Alors que notre cerveau, comme notre coeur, comme le cerveau de la mouche ne sont qu’un tas de cellules plus ou moins judicieusement organisées, constituées de molécules plus ou moins sofistiquées.
Détail qui remet les choses à sa place : savez vous que le cerveau de la mouche ne possède qu’environt 3 fois le nombre de connexions du processeur Intel 8086 des années 1980 ?
Que ce processeur est parfait pour simuler le comportement de milliers de petits robots représentants chacun un être vivant des premiers âges de la vie sur Terre à l’époque du Cambrien.
Savez vous que même sans être programmés pour, ils inventent spontanément la reptation, les pates, la nage, la coopération entre eux, la hiérarchie, la marche à six pates, la recherche de nourriture.
Qu’ils inventent la reproduction, l’évolution.
Expériences de Rodney Brooks.
Aucun besoin de mystique ni d’intervention divine ou de forces d’un autre monde.
C’est spontané, naturel. Un simple programme de reproduction basé sur le même modèle que la réplication des gènes de n’importe quelle cellule avec toutes ses phases, un programme pour chercher la nourriture, et ça suffit. Au bout de quelques milliers de générations ils sont aussi évolués que nos insectes bien vivants.
On trouve des molécules constituants des briques de la vie sur des exoplanètes, autour d’étoiles.
Rien que quelques lois simples de la nature pour organiser spontanément les briques fondamentales des constituants des cellules, les sucres, les acides aminés de base qui d’elles mêmes, en plusieurs millions d’années ont constitué les premières cellules sans noyaux, sans membrannes, évoluant par pure darwinisme, par pure occurences locales.

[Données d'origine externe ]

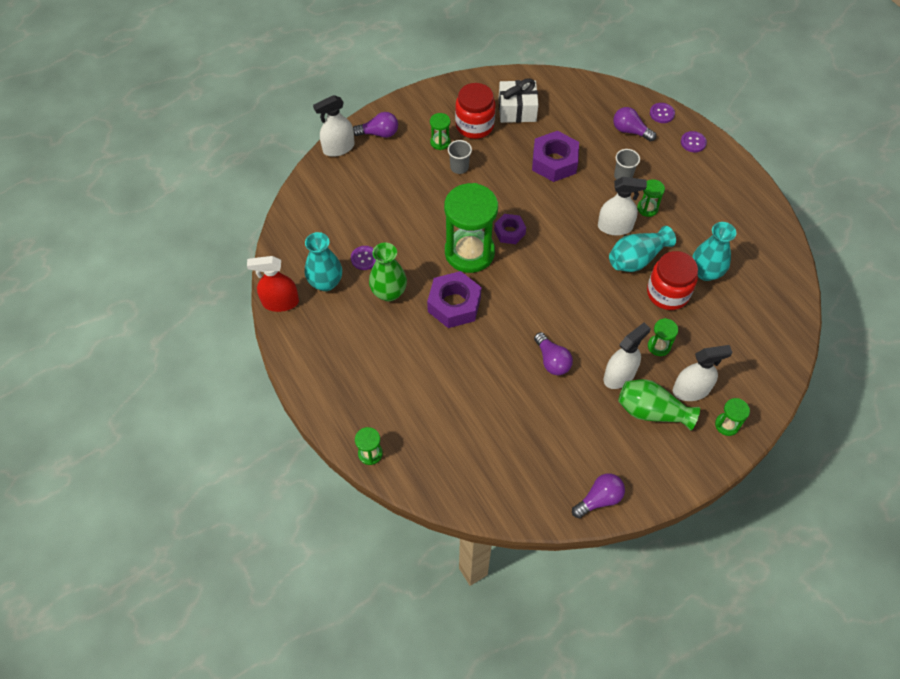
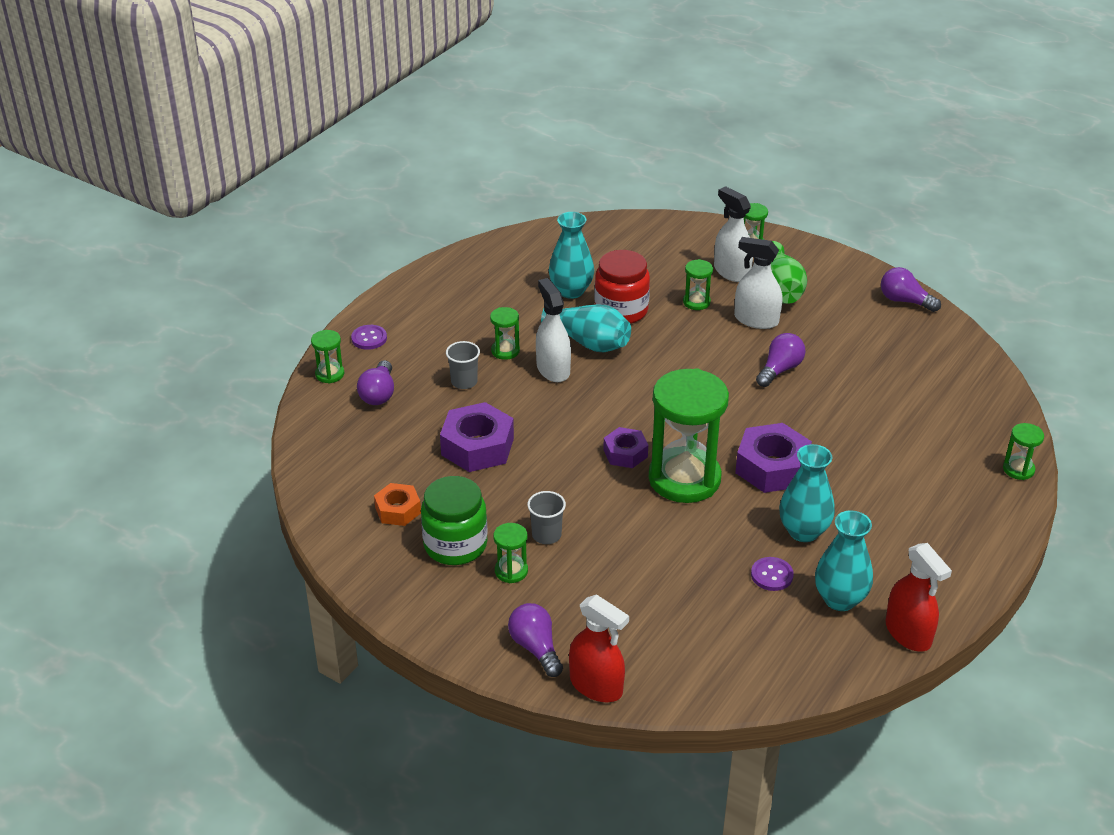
camera: 115 degrees left, 20 degrees down
(338, 148) = (596, 686): white spray bottle -> red spray bottle
(389, 292) = (803, 531): green vase -> turquoise vase
(474, 125) = (455, 545): red jar -> green jar
(517, 110) = (398, 510): white gift -> orange nut
(662, 114) = (330, 374): purple button -> green hourglass

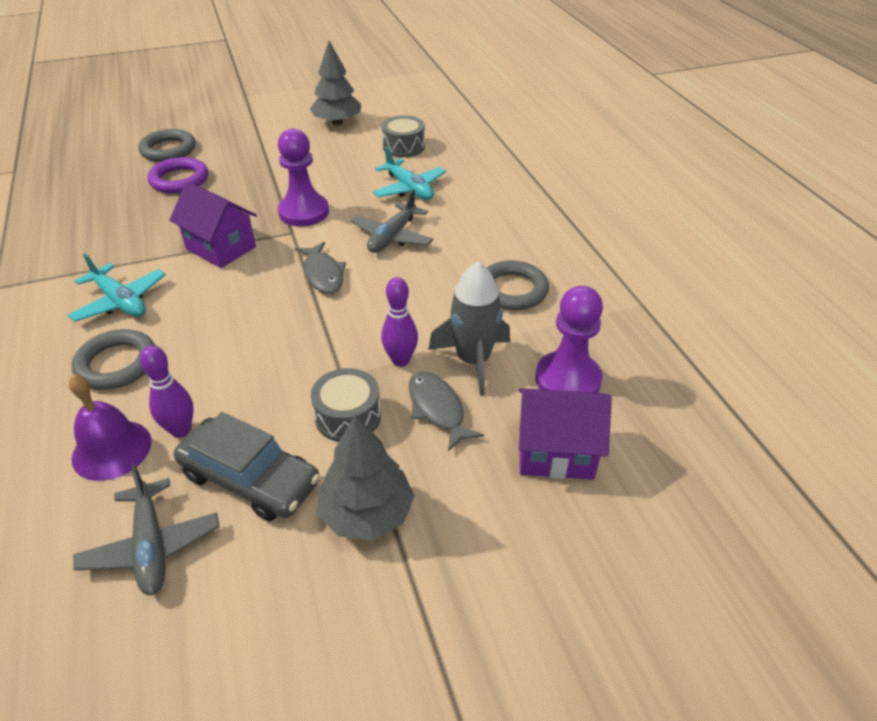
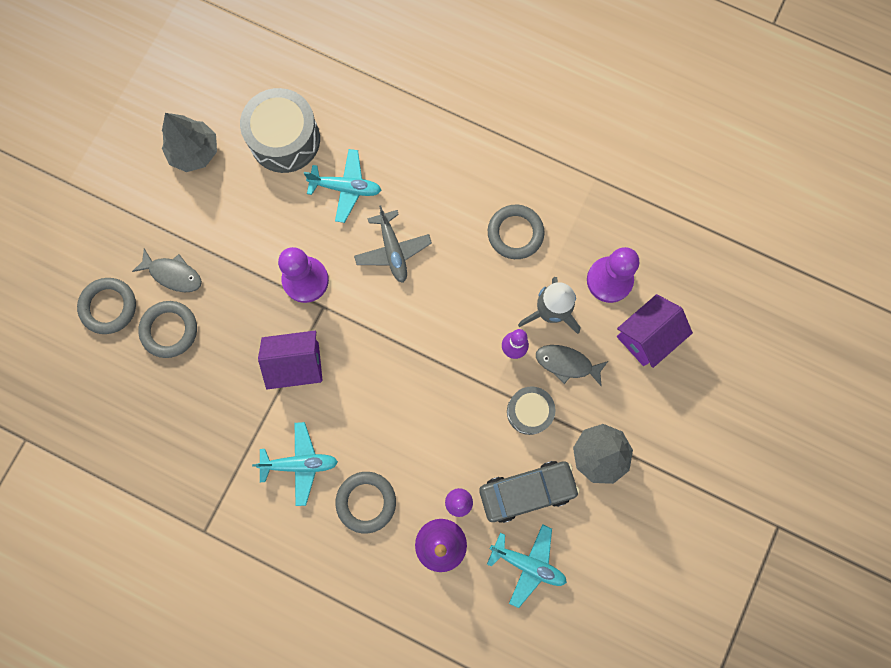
camera: 45 degrees left, 35 degrees up
(151, 546) = (528, 564): grey plane -> turquoise plane
(179, 180) = (169, 330): purple ring -> grey ring
(323, 274) = (391, 325): grey fish -> grey fish (173, 274)
(404, 147) = (285, 139): grey drum -> grey drum, size x1.66

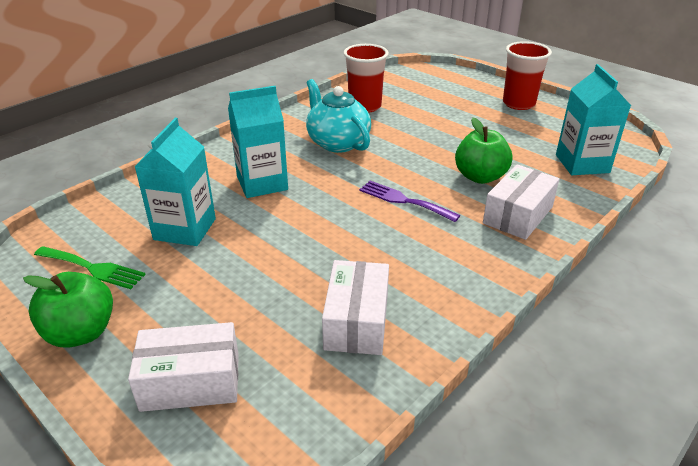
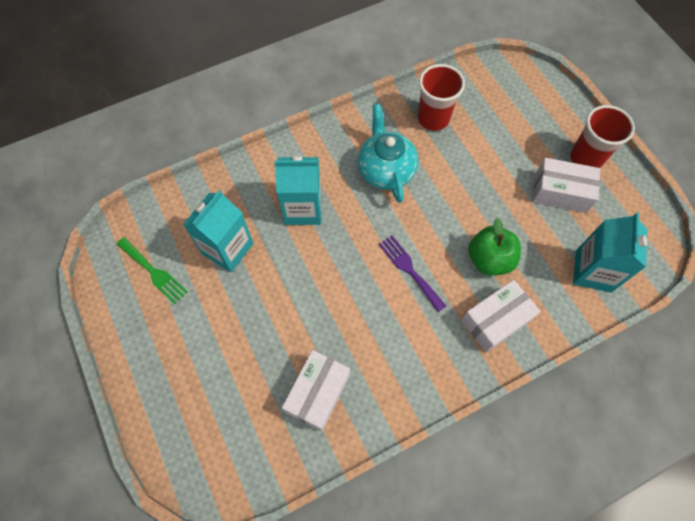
camera: 20 degrees right, 30 degrees up
(81, 333) = (134, 337): green apple -> none
(191, 381) = (192, 407): white box -> white box (560, 192)

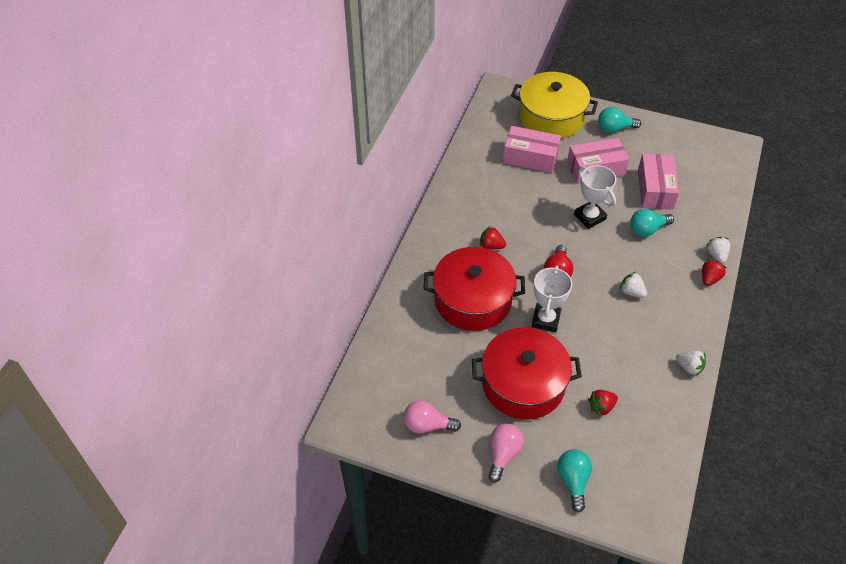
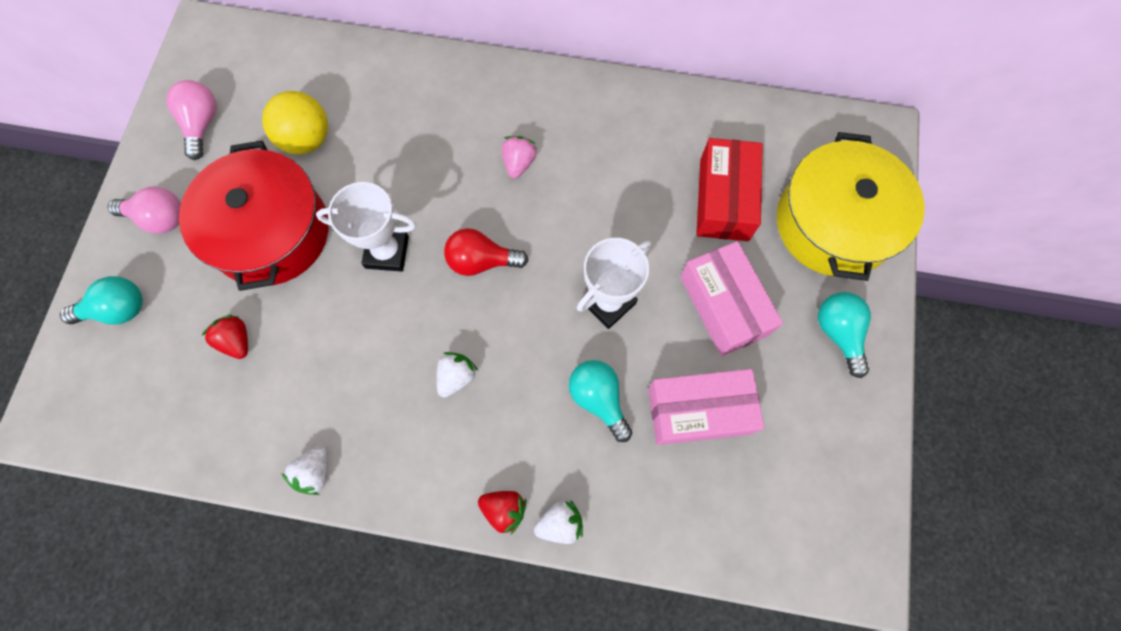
camera: 80 degrees right, 20 degrees up
(452, 359) = (306, 139): none -> yellow ball
(473, 300) = (411, 151): red pot -> none
(491, 246) = (519, 163): red strawberry -> pink strawberry
(530, 157) = (724, 199): pink box -> red box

Un neurone ne sait pas qu’il fait partie d’un cerveau.
Il ne sait pas que l’influx qu’il provoque fait partie d’un plan pour massacrer des millions d’humains ou pour calculer la nucléosynthèse stellaire.
Voir une organisation, une création de l’univers, de la conscience comme une conséquence d’autre chose que les lois de la natures est une illusion.
D’ailleurs sur ce site vous trouverez des articles sur l’examen profond du cerveau sur des individus en transes de croyances spirituelles.
Rien de plus que de l’organisation de neurones, rien de spirituel, de mystique, de magique, d’un autre monde dont on ignore l’existence.
La moindre de nos pensée jusqu’à la plus exaltée philosophiquement ne sont rien d’autres que des influx de neuro transmetteurs et de décharges électriques.
Nos philosophies, nos mystiques religieuses, rien que des illusions neuronales.
Et oui Icare, la Vie sur Terre, notre cerveau ne sont que de pauvres vecteurs physiques d’une organisation bêtement matérialistes de lois de la nature.
Elle ne se sert de notre complexité (apparente) que pour évoluer vers quelque chose qui nous dépasse, ce que Jean Michel Truong appelle notre Successeur, dans son livre Totalement Inhumaine, ouvrage d’une lucidité et d’une intelligence exceptionnelle sur notre position dans l’univers.
Nous ne sommes que le canard qui abrite le ver qui va éclore et donner une autre forme de vie.
Rien de magique, de mystique, de religieux, d’un "autre monde caché et parallèle".
Sans neurones, sans molécules, pas de pensée, pas de vie, rien.